Ahhh, thanks. Will definitely take a look at that setup. It do make sense.

I’ve been with RAID-6 for too long now, need to rethink it.

Thanks! :slight_smile:


#17

I’m setting myself up for a huge fail here. Cursing myself, actually.

I have a couple of tb sitting in a box in Raid0 with movies and music. I did this because it is somewhat faster? I’m sure it was at the time.

I’ve never really worried about it. The drives shut down if they haven’t been used for 30 minutes, so they’re off most of the time.

Now, I’m looking into getting a new NAS with 4 bays and each drive would probably be 2+ tb. I haven’t really started to look at it yet, but know this won’t be cheap.

This is really only for storage. I haven’t done any kind of backup for about 20 years and haven’t had any problems.

Maybe once I get stuff moved to the new box I can reconfigure the old one as a 1 tb backup with redundancy.


#18

I need to do something, I don’t do anything at this point. And now I have a bunch of old hard drives laying around that are the only location old pictures and stuff exist.

I need to go through everything and hook it up and get everything worth it off and do something about storage. I have old video tapes I need to rip too… which means I need to find the original video camera. hah.


#19

I moved a bunch of stuff to my Synology last weekend. I’ve also been converting media to a format I can store on it, which has the advantage of maybe I’ll actually watch the pile of DVDs I accumulated in my office over the last year or so. Ash vs. the Evil Dead, 20,000 Leagues Under the Sea, The IT Crowd (including a second, unopened copy of The Internet is Coming) and Spaced among others. (I’ve seen IT Crowd and Spaced… In both cases, I picked up the box set for the add-on bit that was produced after the main series and apparently licensed separately.)

I’m going to have to buy bigger HDs for my Synology. It should be an easy replacement, but I need to make sure I have a good backup before I do so. And buy a couple 4 TB drives (or larger). Which is not in the budget right now…

Still, need to do some more cleanup. Putting iTunes movies on the Synology is kinda pointless (as they can’t play properly). The Synology DS Video app is kinda-sorta useless, and I don’t think I can run Plex on my older Synology. Still considering solutions…


#20

Maybe we should re-title the thread ‘Storage Woes’ or something similar.

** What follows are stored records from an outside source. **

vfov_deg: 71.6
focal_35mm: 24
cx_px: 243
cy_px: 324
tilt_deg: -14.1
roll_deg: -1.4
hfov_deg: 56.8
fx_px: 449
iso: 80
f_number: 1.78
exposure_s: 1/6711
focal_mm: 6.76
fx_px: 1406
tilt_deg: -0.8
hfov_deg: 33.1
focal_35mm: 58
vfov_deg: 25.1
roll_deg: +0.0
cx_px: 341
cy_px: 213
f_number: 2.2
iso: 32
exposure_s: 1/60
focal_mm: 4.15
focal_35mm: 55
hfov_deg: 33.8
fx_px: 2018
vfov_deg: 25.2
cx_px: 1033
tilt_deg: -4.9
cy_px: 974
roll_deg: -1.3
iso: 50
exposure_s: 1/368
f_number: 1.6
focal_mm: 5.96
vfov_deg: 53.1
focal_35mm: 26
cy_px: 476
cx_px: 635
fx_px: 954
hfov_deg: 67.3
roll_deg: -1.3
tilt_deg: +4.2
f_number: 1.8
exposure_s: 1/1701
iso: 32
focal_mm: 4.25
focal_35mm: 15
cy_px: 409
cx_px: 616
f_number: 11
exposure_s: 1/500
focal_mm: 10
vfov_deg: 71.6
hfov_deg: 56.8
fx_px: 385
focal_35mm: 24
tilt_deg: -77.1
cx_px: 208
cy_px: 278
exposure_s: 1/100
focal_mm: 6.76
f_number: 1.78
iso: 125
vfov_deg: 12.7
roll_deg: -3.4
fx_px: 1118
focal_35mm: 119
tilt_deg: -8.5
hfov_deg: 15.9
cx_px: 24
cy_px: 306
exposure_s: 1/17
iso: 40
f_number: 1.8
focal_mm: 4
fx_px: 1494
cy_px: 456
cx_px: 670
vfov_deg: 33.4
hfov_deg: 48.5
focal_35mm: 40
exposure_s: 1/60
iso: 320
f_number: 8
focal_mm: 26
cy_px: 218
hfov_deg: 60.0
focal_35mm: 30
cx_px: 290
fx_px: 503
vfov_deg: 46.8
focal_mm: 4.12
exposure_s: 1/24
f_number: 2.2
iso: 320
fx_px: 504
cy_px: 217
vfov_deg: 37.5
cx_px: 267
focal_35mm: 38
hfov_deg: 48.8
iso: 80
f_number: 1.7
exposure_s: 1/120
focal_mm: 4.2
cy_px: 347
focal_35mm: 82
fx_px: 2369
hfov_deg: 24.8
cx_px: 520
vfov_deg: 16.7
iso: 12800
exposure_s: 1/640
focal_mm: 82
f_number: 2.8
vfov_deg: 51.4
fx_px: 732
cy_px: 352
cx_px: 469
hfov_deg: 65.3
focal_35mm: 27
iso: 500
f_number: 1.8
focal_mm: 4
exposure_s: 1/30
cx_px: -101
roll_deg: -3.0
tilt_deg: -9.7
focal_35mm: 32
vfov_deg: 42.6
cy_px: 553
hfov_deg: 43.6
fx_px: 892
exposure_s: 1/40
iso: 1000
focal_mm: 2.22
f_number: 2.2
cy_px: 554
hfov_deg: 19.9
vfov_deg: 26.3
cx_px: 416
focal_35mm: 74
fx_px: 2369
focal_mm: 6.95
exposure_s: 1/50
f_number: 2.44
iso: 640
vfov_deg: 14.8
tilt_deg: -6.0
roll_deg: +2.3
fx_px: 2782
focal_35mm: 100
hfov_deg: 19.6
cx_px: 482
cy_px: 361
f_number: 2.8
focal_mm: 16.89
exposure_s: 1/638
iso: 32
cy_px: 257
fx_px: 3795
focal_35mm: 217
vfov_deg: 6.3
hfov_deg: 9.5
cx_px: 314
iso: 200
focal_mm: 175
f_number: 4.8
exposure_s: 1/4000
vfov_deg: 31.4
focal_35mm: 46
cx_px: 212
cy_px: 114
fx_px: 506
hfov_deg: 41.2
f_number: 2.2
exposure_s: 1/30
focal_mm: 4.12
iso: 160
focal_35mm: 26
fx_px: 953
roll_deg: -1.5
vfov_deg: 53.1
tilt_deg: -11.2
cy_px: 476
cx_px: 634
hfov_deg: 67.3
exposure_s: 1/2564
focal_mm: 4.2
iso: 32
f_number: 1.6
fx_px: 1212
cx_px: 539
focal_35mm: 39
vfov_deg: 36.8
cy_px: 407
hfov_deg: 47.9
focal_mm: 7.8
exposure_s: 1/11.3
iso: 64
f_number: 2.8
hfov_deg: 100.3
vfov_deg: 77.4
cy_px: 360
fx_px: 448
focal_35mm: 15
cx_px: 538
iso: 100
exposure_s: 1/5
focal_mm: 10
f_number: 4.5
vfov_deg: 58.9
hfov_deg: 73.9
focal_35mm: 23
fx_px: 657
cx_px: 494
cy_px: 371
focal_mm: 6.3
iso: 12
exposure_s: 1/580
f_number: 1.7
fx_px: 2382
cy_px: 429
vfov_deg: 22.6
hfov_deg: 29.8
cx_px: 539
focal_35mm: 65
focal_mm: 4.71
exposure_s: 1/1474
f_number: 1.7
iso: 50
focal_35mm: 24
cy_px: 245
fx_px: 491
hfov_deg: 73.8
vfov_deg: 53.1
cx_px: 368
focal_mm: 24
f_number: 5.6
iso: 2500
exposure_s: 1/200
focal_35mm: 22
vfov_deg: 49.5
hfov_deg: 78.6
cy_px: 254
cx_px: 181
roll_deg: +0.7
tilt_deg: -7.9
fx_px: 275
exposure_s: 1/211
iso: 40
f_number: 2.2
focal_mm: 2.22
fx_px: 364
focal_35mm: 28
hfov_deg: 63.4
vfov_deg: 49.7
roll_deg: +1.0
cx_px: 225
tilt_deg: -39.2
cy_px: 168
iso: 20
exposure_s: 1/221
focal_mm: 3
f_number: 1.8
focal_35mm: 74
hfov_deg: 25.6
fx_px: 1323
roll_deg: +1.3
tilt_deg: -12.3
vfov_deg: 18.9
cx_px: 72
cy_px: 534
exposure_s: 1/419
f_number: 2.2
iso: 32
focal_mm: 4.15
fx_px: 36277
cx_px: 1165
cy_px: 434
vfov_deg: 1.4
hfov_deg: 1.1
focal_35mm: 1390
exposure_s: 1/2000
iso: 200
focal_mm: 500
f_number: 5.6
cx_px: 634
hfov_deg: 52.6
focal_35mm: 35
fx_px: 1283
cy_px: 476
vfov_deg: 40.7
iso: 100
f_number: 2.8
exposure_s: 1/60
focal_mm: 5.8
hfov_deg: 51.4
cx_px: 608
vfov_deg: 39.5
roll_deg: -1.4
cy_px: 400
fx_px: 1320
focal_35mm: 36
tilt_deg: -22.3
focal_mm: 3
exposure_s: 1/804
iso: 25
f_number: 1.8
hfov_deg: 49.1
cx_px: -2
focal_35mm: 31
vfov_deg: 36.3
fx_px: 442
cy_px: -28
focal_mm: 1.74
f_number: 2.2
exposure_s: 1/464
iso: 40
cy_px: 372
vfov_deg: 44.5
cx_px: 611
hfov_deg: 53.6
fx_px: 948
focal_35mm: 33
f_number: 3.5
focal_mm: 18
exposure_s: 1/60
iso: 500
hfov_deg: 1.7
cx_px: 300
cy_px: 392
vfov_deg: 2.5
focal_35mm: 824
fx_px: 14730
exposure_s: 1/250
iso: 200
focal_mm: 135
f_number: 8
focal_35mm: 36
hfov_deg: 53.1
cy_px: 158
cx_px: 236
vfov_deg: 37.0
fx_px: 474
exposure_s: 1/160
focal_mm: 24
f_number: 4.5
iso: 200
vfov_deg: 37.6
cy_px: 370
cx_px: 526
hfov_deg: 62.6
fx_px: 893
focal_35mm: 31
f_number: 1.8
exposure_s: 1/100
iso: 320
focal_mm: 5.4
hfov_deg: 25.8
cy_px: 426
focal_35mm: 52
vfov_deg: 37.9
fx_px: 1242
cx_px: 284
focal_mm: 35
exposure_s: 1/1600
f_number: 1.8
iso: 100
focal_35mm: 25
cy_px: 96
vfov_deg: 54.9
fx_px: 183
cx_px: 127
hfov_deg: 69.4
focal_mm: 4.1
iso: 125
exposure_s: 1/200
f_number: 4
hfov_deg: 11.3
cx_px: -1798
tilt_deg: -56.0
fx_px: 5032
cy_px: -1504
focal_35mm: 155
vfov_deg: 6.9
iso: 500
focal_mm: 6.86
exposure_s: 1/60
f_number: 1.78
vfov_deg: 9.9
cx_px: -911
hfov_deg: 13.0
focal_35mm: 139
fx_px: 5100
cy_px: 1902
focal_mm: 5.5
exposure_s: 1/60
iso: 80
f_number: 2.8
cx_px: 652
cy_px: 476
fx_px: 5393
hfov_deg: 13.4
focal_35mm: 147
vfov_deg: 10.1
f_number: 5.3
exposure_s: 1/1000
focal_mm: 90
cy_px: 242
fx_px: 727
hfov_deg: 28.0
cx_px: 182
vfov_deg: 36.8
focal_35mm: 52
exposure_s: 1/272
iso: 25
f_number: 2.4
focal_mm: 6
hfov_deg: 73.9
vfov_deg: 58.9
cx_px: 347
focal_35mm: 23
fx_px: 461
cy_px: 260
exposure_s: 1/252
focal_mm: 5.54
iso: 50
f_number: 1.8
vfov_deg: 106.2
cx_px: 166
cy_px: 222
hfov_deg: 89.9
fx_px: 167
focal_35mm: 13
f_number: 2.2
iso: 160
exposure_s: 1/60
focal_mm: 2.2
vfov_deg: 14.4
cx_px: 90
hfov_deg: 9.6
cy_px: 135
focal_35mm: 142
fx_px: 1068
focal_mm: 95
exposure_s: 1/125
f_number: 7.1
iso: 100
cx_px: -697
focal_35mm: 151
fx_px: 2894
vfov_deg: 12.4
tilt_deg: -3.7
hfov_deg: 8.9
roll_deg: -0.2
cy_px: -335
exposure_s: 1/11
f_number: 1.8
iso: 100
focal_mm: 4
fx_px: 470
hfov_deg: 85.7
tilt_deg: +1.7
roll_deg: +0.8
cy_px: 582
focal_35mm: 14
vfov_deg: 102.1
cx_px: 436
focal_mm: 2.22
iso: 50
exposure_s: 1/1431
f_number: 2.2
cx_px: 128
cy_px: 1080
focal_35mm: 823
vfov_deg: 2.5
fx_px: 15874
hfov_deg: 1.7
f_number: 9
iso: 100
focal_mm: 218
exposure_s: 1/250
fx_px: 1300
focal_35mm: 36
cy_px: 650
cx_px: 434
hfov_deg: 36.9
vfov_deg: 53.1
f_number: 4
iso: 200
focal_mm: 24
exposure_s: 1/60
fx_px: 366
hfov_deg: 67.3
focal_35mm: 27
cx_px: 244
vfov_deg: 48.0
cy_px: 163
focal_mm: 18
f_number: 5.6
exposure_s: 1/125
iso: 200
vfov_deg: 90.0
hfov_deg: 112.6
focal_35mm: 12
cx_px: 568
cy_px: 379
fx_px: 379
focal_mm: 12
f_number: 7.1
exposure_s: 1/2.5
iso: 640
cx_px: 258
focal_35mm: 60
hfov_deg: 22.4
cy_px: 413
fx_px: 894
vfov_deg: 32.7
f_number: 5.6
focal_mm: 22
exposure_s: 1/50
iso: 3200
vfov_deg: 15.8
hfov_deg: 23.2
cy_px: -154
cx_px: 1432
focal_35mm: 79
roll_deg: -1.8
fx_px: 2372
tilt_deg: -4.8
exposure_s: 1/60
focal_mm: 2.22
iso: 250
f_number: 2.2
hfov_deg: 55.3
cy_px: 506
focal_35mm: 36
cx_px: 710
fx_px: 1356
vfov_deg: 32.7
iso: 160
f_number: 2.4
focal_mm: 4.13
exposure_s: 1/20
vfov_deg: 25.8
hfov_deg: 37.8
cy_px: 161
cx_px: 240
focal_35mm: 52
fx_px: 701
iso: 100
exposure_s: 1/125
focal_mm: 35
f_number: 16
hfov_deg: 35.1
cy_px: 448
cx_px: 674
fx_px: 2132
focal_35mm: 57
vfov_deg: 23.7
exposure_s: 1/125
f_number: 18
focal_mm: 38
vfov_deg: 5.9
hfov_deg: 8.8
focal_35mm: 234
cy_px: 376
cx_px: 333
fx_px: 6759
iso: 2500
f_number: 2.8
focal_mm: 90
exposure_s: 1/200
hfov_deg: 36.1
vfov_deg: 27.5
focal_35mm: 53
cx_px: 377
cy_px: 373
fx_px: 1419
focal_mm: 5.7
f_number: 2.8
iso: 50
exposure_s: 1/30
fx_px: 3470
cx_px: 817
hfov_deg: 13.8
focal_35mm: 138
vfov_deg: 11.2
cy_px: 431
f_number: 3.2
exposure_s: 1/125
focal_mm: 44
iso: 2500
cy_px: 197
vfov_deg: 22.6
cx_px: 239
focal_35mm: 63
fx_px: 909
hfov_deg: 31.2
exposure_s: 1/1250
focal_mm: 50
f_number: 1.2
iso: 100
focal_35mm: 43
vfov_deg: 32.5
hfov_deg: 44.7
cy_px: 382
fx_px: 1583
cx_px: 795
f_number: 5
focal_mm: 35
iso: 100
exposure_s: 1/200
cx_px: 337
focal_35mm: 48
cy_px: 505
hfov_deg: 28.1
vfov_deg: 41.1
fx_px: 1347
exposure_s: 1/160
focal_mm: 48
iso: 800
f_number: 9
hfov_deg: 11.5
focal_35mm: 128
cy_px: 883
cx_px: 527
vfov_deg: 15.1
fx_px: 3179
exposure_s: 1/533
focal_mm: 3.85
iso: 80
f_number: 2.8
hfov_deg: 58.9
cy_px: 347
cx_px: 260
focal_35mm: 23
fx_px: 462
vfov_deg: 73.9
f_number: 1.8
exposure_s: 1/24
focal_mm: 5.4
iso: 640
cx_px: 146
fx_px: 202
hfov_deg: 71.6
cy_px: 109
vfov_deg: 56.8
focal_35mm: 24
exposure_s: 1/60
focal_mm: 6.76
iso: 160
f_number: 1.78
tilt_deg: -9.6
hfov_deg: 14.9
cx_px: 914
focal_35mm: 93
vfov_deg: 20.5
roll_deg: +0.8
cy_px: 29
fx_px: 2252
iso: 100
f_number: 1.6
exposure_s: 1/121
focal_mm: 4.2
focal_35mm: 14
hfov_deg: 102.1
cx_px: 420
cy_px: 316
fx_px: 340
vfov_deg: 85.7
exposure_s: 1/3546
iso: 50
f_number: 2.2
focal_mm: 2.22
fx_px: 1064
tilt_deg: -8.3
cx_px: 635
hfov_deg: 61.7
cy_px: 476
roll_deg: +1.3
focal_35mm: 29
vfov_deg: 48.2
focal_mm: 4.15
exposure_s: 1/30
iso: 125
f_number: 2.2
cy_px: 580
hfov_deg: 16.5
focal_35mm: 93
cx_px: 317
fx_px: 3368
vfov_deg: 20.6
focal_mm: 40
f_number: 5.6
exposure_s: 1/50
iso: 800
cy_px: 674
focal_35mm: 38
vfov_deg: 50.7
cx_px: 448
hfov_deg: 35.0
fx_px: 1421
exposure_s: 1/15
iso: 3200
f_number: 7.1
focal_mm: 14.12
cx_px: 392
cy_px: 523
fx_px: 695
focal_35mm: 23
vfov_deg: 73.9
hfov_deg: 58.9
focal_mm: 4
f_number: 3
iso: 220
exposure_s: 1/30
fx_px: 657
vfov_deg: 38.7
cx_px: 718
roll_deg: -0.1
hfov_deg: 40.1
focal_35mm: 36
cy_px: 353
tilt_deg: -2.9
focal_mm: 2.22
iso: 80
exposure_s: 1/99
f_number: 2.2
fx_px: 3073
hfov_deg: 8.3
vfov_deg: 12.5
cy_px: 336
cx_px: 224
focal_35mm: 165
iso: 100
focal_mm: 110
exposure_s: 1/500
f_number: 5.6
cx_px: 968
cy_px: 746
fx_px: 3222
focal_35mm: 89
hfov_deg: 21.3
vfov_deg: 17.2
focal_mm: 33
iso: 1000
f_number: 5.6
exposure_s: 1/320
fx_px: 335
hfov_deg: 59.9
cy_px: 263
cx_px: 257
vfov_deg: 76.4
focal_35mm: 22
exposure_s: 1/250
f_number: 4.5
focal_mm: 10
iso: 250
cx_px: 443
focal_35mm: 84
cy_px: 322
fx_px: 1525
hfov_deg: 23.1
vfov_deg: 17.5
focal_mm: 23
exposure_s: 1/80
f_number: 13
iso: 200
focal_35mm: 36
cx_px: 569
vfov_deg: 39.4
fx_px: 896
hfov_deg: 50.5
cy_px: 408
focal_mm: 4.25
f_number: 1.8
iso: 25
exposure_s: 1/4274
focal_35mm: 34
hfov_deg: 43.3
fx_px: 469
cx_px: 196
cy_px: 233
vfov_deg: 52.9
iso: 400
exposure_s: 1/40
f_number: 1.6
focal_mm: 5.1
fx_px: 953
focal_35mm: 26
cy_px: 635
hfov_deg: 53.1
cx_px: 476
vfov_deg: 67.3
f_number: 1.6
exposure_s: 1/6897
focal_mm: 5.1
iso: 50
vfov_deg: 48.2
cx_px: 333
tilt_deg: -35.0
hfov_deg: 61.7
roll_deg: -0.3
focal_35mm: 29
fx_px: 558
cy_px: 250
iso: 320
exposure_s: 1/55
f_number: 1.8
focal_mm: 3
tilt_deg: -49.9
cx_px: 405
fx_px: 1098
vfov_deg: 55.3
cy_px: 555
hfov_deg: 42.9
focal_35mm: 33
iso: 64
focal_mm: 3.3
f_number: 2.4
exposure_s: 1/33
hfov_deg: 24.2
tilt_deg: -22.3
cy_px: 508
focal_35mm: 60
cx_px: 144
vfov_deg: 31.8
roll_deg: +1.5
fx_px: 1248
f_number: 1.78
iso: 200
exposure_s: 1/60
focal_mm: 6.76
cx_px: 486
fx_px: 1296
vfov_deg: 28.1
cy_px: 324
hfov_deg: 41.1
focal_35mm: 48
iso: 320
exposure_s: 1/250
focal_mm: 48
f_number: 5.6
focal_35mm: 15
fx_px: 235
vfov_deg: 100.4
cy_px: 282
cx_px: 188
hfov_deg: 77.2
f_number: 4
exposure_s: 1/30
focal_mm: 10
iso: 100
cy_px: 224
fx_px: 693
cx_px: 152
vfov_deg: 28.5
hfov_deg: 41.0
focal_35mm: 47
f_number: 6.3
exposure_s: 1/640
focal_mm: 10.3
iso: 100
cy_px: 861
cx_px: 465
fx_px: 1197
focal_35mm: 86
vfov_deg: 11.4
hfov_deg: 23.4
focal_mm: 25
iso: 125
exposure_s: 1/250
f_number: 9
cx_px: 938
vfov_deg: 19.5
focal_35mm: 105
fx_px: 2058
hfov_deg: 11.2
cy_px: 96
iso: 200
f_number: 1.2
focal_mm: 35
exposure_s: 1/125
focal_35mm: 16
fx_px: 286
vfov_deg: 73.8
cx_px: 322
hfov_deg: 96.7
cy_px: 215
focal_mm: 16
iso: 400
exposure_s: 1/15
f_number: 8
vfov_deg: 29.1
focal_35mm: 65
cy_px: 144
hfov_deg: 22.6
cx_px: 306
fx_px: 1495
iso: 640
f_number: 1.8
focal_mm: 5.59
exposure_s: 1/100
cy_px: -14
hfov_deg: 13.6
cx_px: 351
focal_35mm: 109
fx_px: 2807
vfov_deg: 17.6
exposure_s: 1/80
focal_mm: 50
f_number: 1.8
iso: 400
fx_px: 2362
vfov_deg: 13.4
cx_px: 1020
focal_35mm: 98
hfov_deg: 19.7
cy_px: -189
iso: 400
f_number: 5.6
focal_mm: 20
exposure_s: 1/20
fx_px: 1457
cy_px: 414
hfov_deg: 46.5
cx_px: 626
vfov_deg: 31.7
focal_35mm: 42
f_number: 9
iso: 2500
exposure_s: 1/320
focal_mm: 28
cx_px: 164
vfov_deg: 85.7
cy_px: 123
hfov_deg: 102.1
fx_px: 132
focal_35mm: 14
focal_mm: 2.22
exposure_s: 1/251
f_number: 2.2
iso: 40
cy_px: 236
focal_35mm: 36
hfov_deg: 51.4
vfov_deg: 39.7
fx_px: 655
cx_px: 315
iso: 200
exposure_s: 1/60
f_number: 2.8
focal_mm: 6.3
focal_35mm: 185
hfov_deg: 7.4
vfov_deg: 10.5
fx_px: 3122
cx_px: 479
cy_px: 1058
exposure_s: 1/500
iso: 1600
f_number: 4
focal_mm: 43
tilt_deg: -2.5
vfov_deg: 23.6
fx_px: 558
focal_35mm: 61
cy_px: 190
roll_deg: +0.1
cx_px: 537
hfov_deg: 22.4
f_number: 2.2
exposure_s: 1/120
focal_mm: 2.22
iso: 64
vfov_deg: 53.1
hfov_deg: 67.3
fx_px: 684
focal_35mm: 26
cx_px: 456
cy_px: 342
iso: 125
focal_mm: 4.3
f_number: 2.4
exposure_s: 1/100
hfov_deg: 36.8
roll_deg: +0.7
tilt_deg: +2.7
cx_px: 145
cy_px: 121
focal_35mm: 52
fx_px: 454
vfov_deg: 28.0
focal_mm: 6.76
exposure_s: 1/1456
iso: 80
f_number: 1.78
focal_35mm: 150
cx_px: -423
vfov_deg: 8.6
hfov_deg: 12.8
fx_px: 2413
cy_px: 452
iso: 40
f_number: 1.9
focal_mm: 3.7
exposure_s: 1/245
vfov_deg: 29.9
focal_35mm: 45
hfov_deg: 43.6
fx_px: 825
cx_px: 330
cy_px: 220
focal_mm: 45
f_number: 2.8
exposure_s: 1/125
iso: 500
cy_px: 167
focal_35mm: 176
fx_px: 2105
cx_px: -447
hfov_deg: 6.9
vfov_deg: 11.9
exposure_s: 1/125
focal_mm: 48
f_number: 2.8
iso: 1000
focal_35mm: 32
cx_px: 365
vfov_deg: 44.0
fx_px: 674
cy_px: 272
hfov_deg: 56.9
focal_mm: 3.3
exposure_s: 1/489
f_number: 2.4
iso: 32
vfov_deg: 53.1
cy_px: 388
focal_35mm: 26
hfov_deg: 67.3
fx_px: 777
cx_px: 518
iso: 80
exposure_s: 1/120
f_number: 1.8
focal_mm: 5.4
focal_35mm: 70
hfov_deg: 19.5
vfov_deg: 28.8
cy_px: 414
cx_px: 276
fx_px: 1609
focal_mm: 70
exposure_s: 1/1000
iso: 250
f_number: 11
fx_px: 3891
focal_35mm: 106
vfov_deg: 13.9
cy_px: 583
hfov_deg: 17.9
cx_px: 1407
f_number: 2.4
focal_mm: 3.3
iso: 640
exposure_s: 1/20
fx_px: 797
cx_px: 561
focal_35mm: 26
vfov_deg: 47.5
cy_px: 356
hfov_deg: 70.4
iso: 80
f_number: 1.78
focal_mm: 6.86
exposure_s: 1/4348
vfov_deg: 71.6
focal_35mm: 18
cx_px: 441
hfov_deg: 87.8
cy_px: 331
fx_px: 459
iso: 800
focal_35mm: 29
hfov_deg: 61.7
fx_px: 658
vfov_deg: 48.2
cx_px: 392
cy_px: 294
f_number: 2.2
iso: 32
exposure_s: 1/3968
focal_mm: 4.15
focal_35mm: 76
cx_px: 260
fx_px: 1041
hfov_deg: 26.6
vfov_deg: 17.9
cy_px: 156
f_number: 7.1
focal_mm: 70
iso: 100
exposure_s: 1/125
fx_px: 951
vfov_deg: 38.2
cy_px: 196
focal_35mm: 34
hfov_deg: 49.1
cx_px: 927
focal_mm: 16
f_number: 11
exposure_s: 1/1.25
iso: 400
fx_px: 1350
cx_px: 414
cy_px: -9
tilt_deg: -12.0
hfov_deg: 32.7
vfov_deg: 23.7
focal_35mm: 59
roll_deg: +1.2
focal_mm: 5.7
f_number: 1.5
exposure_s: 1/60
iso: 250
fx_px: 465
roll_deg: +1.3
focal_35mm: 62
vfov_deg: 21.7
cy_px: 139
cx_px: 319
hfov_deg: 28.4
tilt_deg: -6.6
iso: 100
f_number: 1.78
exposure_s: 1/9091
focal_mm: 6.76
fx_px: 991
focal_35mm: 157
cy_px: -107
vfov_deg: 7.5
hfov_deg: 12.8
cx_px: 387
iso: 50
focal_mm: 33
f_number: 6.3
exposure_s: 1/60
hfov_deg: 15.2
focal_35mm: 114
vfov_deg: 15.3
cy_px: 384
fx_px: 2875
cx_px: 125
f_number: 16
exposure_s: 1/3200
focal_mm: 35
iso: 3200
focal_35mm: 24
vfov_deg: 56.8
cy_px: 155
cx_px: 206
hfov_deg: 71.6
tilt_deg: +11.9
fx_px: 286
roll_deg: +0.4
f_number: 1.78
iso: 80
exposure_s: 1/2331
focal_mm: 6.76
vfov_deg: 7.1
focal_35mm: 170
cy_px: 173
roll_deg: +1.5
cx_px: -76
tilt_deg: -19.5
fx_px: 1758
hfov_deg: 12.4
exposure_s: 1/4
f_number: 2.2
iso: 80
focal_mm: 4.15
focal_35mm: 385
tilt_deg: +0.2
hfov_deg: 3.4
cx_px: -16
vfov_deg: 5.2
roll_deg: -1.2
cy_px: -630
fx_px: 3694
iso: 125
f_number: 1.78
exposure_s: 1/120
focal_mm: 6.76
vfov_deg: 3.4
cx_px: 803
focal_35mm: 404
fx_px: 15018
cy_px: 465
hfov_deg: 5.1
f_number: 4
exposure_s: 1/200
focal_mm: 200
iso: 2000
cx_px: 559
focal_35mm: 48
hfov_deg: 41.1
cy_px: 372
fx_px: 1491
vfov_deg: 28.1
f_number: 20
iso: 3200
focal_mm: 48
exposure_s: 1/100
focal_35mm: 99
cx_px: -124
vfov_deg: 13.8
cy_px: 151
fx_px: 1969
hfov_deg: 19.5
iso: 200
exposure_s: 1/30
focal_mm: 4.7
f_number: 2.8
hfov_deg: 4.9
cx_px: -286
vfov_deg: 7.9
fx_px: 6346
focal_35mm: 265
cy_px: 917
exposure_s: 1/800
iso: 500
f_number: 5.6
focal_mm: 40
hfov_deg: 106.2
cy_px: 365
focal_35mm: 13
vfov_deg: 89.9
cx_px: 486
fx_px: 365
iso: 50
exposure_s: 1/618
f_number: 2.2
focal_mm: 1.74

I’m currently at a cross roads. I have a decent chunk of data that is mostly movies and TV shows for the media box. It consists of just a couple physical drives in a case which equals my Plex system. The media box needs an upgrade. I have a new 1070 card to go into it and it’s wheezing a bit so most of the cooling will be pulled and replaced. Basically, it’s getting a new case built around the old motherboard (it’s still pretty decent). The problem is storage. Right now I have about 4 drives and they are filling up so I need to add more and or replace existing drives. The original idea was to use the bigger case to just add some more drives but I’m back and forth now. I could add more drives (I’d be getting a couple 6 or 8 TB’s and replacing some of the existing drives as I have cash) but I could also look into a Synology. I don’t need redundancy since very little of this data can’t be gotten again and I’m hesitant to use the Windows Disk Spaces to do a JABOD. And I can use multiple drives in my setup, it’s not an issue. I’m just not sure which way to go, the NAS/DAS route with a physical box or just add to an existing case.